Libertarian conservatism is a conservative political philosophy and ideology that combines right-libertarian politics and conservative values. Libertarian conservatives' first value is negative liberty to achieve socially and culturally conservative ends. They reject liberal social engineering.Frank Meyer, a co-founder of National Review has called this combination "Fusionism". In political science, the term is used to refer to ideologies that combine the advocacy of economic principles, such as fiscal discipline, respect for contracts, defense of private property and free markets and the classical conservative stress on self-help and freedom of choice under a laissez-faire and economically liberal capitalist society with social tenets such as the importance of religion, and the value of traditional morality through a framework of limited, constitutional, representative government.
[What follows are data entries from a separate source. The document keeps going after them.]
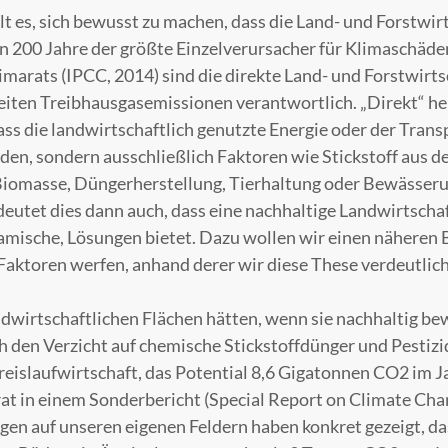
lt es, sich bewusst zu machen, dass die Land- und Forstwir
n 200 Jahre der größte Einzelverursacher für Klimaschäden
imarats (IPCC, 2014) sind die direkte Land- und Forstwirts
iten Treibhausgasemissionen verantwortlich. „Direkt“ he
 die landwirtschaftlich genutzte Energie oder der Transp
den, sondern ausschließlich Faktoren wie Stickstoff aus d
iomasse, Düngerherstellung, Tierhaltung oder Bewässeru
utet dies dann auch, dass eine nachhaltige Landwirtscha
amische, Lösungen bietet. Dazu wollen wir einen näheren B
Faktoren werfen, anhand derer wir diese These verdeutlic
dwirtschaftlichen Flächen hätten, wenn sie nachhaltig be
 den Verzicht auf chemische Stickstoffdünger und Pestizi
reislaufwirtschaft, das Potential 8,6 Gigatonnen CO2 im J
at in einem Sonderbericht (Special Report on Climate Cha
ngen auf unseren eigenen Feldern haben konkret gezeigt, das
Freedom and Virtue: The Conservative/Libertarian Debate, edited by George W. Carey, contains essays which describe "the tension between liberty and morality" as "the main fault line dividing the two philosophies."
Nelson Hultberg wrote that there is "philosophical common ground" between libertarians and conservatives. "The true conservative movement was, from the start, a blend of political libertarianism, cultural conservatism, and non-interventionism abroad bequeathed to us via the Founding Fathers." He said that such libertarian conservatism was "hijacked" by neoconservatism, "by the very enemies it was formed to fight – Fabians, New Dealers, welfarists, progressives, globalists, interventionists, militarists, nation builders, and all the rest of the collectivist ilk that was assiduously working to destroy the Founders' Republic of States."